The Provincial Court of Madrid must rule on a judgment sentencing Bankinter to pay nearly EUR 10 million for mis-selling preference shares and structured products.
For the first time, the Supreme Court has endorsed the use of class action claims to sue for damages suffered by the acquisition of financial products, stating that the approach is suitable “for judicial economy and the avoidance of contradictory rulings.” Furthermore, as the most important ruling on this matter since the Civil Procedure Law was passed in 2000, its scope can be extended to include all types of class actions, like those pertaining to Volkswagen, for example.
The Supreme Court judgment reverses the decision of the Provincial Court of Madrid which, in late 2010, ruled inadmissible the joinder of 89 Bankinter clients aggrieved by the sale of structured products and preference shares (from Lehman Brothers and Icelandic banks), requiring that each file an individual suit. The High Court now demands that the Provincial Court rule again, this time based on the merits of the case.
Initially, the claims of those affected – advised by the firms Zunzunegui and JAUSAS – had been upheld by the Madrid Court of First Instance No. 87 which, for the first time in March 2010, condemned a bank for failure to provide information pertaining to the sale of preference shares and structured products, and sentenced Bankinter to return nearly EUR 10 million.
In its decision, the Supreme Court stated: “There is no justifiable reason why these cases should be processed separately, which would entail for each the repeated examination of the same defendants, the same witnesses, and the same experts on the same facts, with increasing costs for the parties.”

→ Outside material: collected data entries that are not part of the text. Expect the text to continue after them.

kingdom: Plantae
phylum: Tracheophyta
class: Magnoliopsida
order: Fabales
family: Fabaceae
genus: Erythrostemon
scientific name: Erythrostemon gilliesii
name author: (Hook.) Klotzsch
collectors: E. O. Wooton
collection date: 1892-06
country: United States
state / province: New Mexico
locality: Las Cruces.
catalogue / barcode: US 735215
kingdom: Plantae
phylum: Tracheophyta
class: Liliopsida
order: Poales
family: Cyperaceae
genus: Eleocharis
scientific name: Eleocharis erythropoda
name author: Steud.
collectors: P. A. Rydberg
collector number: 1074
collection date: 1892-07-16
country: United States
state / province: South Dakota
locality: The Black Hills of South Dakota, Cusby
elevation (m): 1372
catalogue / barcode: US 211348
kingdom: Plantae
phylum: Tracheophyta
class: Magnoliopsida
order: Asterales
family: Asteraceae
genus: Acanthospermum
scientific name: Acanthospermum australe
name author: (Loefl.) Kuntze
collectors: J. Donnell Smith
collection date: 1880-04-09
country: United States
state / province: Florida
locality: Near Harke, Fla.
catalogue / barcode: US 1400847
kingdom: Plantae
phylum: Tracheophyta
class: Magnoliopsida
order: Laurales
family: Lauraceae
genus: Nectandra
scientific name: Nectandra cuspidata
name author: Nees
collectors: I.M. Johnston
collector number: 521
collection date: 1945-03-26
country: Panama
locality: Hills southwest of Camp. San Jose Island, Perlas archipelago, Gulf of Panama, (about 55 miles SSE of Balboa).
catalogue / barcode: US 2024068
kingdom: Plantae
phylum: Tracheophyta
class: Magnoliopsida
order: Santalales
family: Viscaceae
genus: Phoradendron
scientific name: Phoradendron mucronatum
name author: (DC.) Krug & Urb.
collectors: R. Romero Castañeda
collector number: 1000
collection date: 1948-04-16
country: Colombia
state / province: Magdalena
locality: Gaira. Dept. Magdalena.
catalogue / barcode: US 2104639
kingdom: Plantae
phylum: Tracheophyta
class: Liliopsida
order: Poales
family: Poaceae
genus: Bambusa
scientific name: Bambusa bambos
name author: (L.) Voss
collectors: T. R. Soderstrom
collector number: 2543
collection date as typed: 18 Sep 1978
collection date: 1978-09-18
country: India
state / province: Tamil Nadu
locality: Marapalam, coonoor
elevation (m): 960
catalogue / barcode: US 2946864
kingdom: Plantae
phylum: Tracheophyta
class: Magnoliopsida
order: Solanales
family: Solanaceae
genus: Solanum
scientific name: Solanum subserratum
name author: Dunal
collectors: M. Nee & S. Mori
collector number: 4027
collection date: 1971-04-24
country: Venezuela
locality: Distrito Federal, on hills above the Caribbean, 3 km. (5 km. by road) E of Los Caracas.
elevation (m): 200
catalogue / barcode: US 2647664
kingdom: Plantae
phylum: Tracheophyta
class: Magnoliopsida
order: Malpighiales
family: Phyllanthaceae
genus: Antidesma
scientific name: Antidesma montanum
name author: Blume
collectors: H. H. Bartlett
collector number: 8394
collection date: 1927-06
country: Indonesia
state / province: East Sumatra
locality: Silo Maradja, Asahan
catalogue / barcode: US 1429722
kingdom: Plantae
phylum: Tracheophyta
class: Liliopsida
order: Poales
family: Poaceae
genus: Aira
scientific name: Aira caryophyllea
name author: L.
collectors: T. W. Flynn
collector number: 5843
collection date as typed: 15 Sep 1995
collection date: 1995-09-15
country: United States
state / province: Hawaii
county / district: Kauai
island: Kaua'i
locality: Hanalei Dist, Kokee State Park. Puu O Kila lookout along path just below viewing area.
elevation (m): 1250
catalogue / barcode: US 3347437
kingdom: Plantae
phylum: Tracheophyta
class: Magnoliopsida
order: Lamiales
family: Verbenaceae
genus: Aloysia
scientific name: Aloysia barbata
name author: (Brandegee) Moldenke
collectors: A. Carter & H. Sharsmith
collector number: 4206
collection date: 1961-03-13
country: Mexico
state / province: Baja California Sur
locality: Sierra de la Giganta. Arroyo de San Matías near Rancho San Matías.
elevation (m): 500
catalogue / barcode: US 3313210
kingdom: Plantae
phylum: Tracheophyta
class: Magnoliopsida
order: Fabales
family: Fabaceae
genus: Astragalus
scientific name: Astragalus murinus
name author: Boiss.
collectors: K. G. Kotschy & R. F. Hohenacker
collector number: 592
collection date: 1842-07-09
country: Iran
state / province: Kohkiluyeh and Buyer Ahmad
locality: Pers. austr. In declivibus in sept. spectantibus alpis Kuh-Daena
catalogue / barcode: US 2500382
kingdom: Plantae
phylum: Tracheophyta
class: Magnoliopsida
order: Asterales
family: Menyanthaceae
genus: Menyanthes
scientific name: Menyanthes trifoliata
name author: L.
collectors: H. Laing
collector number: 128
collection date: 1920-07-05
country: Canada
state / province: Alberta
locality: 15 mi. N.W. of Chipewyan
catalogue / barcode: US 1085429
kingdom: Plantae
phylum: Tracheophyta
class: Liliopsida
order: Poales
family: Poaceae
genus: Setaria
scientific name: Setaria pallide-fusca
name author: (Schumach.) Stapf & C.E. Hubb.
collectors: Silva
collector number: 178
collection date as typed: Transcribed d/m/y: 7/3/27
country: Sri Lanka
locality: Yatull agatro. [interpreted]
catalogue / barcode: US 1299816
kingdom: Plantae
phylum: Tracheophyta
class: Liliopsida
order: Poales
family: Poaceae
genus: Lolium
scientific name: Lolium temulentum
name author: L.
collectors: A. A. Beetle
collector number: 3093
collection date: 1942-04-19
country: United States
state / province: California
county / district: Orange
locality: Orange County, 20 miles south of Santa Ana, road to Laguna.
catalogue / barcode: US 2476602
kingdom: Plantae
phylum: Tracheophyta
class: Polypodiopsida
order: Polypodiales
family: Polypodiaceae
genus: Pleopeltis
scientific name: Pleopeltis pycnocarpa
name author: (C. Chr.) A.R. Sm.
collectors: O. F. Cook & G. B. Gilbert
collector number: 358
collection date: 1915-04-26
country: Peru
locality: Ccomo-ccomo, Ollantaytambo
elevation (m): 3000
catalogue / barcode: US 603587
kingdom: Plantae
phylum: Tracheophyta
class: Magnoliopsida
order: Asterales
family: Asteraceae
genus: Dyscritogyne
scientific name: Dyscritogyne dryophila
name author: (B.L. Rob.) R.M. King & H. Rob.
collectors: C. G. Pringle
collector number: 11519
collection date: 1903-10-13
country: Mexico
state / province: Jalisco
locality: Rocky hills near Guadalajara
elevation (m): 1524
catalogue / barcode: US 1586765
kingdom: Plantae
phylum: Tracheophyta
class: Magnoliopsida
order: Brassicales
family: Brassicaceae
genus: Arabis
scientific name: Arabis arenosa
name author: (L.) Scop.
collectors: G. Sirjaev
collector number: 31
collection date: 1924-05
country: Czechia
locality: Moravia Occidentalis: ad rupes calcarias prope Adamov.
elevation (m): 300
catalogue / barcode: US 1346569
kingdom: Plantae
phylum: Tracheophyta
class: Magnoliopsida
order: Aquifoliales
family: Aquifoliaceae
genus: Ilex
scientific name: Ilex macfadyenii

“Joint processing also mitigates the risk that the claims, in which the factual basis with implications in the proceedings are substantially common, give way to rulings that resolve the issue differently,” the judges added. Attorneys Fernando Zunzunegui (from Zunzunegui Abogados) and Jordi Ruiz de Villa (from JAUSAS), who represent the plaintiffs, insist that the use of class action was warranted by the fact that Bankinter followed the same pattern of misinformation and failure to disclose the issuer’s credit risk to all clients, despite the fact that the nature of the products varied (preference shares vs. structured bonds).
“It’s obvious that the accumulation of claims into a single suit yields nothing but benefits: those affected pay for a single defence (lawyers, experts, prosecutors, fees), with the subsequent reduction in the cost of the process and access to small claims court,” says JAUSAS partner, Jordi Ruiz de Villa. The litigation expert also notes that, with the introduction of class actions, “the Justice Administration avoids a multitude of identical cases, which means cost savings and the ability to demonstrate ‘mass’ conduct which would otherwise be impossible to prove.” As Fernando Zunzunegui observes, “[With this decision,] the Supreme Court declares that the strategy of accumulating injured parties adopted at the beginning of the process, in 2009, is valid and beneficial to all parties. It will also affect many other lawsuits regarding financial products that are currently underway. In addition, the High Court recently ruled on the structured bonds and preference shares sold by Bankinter, among others, so we have no doubt that the Court will confirm the First Instance verdict very soon.”